After Dr. Glynn’s death, Mr. Sendak said he was “still trying to figure out what I’m doing here.”

“I wanted to take his place,” he said. “His death became a demarcation.” He added that he lost touch with many of his friends, unable to return phone calls and reply to e-mail messages.

Mr. Sendak is pleased with the coming birthday celebration, just as he is about his awards and honors, but in the end, he maintained, they don’t add up to much. They “never penetrated,” he said. “They were like rubber bullets.”

It’s not that he isn’t grateful. “They made me happy, but at a certain point in your life, you see through them,” he said. “You don’t mock them, you don’t hate them, you feel sorry for them” — tiny, inert emblems that just aren’t up to the task of answering pressing questions about meaning, soul-touching greatness and durability.

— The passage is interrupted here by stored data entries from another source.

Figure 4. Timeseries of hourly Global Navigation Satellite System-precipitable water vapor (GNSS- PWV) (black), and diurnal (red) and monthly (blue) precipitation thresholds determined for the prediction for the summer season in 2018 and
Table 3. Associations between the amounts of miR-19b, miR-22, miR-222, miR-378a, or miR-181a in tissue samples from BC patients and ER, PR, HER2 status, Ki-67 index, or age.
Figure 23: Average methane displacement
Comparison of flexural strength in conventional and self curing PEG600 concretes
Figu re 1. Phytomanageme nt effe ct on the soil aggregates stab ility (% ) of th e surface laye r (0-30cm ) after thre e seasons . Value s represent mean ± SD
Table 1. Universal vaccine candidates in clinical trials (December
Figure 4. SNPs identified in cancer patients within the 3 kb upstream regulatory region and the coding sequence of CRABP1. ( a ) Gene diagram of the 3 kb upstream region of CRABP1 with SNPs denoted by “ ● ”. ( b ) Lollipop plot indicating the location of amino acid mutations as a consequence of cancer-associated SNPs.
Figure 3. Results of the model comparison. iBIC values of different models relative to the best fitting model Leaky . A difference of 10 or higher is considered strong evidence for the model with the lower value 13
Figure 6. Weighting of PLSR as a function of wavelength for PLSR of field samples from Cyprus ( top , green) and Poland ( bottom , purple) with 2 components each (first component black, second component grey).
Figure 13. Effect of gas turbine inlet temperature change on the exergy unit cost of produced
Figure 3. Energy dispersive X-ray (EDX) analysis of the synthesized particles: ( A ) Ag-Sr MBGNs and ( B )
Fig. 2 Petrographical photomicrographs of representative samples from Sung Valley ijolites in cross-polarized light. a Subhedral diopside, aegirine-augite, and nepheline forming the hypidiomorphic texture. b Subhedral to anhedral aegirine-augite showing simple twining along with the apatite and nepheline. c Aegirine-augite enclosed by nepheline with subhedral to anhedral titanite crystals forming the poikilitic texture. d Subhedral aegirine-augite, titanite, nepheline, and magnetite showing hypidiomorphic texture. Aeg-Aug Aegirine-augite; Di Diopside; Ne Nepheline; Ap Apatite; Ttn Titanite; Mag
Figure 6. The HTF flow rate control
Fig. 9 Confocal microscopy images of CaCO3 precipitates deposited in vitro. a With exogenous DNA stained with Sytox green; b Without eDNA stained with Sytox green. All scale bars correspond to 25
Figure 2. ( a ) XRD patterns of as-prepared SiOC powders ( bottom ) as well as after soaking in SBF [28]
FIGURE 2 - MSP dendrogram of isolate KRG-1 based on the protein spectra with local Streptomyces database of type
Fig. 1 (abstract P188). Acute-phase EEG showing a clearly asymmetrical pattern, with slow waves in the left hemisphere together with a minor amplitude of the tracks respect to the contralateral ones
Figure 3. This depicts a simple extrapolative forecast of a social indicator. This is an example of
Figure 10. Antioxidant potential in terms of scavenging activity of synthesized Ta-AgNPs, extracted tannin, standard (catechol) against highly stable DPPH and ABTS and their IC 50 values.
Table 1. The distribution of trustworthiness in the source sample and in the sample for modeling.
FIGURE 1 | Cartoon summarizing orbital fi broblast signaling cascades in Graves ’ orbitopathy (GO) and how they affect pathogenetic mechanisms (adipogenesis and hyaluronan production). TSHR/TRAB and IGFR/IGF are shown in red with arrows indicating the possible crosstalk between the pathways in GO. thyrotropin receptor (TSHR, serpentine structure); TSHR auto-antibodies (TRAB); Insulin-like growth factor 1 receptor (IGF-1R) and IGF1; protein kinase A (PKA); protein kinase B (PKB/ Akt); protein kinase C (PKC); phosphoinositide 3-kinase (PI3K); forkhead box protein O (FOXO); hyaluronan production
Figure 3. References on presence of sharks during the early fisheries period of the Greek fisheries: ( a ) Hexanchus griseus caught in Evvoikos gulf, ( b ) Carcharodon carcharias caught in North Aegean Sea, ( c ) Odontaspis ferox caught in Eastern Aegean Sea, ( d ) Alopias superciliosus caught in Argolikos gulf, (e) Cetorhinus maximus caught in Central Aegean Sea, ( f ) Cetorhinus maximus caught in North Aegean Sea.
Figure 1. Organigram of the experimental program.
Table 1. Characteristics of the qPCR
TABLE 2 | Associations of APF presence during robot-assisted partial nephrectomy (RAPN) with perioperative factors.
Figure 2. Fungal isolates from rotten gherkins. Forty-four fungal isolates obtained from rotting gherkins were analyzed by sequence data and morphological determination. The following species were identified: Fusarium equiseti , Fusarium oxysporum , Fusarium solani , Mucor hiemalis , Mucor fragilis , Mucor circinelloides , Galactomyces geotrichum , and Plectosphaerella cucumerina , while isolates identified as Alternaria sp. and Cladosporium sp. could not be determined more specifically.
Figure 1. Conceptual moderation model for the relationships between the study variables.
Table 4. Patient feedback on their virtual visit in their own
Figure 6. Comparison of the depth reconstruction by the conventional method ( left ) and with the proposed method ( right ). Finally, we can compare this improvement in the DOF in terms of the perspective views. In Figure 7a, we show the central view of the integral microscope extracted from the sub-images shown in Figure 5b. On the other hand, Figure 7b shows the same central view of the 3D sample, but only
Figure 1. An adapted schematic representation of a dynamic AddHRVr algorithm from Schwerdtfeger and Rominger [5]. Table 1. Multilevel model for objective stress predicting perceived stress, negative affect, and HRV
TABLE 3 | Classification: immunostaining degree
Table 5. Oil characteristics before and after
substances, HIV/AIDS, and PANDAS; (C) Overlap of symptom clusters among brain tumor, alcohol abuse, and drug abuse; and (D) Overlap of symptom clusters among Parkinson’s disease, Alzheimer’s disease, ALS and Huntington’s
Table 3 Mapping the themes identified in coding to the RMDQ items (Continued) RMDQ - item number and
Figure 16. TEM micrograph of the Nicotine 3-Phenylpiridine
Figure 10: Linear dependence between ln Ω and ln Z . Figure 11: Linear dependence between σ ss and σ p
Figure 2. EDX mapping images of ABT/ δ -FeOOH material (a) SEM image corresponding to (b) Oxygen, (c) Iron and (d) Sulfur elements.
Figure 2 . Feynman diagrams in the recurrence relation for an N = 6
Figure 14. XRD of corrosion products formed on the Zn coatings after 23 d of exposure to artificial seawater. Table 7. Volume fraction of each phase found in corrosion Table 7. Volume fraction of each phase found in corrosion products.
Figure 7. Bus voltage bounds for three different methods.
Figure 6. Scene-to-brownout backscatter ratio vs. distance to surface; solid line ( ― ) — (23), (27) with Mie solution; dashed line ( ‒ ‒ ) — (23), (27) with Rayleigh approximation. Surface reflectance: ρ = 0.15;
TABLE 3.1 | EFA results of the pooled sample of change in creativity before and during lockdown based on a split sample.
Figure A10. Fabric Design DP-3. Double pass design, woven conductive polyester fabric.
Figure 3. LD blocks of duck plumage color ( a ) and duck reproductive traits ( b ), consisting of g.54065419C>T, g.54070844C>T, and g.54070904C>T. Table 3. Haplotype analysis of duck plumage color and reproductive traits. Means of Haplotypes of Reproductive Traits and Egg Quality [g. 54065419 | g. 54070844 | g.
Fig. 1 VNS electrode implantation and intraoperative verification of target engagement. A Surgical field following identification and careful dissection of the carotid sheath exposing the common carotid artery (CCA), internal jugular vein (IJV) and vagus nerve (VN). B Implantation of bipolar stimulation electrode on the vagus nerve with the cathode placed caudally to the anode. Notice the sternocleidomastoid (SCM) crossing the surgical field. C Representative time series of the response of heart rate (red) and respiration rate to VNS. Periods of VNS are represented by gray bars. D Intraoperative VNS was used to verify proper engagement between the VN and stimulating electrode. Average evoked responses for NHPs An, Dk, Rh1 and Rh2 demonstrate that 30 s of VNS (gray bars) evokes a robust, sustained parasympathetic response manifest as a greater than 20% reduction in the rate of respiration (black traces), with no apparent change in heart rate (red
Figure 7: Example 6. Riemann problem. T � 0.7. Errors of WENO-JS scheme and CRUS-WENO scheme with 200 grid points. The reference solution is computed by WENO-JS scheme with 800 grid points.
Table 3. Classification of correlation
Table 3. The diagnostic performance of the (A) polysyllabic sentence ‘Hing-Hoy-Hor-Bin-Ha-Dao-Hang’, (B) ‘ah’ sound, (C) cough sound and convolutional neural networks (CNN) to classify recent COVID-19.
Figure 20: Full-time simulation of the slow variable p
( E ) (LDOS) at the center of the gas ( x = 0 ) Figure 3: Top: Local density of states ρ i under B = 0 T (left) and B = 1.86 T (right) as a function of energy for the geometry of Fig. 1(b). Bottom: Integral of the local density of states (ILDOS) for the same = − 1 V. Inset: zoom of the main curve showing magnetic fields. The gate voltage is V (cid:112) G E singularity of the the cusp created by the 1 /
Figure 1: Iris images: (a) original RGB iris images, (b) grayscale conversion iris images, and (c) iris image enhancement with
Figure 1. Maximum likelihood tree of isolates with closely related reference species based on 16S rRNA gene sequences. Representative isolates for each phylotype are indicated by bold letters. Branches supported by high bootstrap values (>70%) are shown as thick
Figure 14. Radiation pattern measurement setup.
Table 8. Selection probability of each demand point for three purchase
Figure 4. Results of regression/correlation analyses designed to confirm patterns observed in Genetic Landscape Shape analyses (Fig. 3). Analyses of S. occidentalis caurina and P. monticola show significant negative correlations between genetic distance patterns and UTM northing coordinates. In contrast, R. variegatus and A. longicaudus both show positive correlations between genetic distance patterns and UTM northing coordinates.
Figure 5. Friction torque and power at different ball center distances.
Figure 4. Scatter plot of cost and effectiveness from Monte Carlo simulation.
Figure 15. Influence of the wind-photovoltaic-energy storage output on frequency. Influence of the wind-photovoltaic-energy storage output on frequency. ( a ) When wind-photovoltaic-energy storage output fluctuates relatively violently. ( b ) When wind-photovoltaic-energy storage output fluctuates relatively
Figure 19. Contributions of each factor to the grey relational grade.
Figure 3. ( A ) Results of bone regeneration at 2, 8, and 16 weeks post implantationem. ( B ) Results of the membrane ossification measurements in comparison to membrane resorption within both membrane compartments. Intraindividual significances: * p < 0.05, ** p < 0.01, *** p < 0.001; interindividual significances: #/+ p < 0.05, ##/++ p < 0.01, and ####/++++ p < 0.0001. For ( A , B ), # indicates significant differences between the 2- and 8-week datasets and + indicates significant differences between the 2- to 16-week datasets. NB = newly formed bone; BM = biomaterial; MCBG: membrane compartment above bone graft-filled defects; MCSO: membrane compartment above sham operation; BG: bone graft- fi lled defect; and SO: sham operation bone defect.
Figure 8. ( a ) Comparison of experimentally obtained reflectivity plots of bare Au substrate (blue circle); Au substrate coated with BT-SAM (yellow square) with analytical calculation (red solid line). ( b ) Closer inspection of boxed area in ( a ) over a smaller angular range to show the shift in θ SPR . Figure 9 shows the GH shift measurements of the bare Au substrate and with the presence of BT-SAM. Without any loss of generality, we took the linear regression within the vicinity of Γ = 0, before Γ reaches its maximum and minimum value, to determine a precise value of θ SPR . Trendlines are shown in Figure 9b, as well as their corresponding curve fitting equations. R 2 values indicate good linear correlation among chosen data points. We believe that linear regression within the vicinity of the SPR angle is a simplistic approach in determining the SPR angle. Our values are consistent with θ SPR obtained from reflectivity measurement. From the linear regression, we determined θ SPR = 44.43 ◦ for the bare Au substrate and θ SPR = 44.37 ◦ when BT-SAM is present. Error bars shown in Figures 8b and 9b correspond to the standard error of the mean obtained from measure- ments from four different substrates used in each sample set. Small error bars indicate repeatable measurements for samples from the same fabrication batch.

So he spends his days pondering his heroes: Mozart, Keats, Blake, Melville and Dickinson. He admires and yearns for their “ability to be private, the ability to be alone, the ability to follow some spiritual course not written down by anybody.”

Mr. Sendak is quick to insist that a vast distance stands between his own accomplishments and theirs. “I’m not one of those people,” he said. “I can’t pretend to be.”

Still, he has the feeling that “I will do something yet that is purely for me but will create for someone in the future that passion that Blake and Keats did in me.”

What he has failed to consider, though, is that he may already have.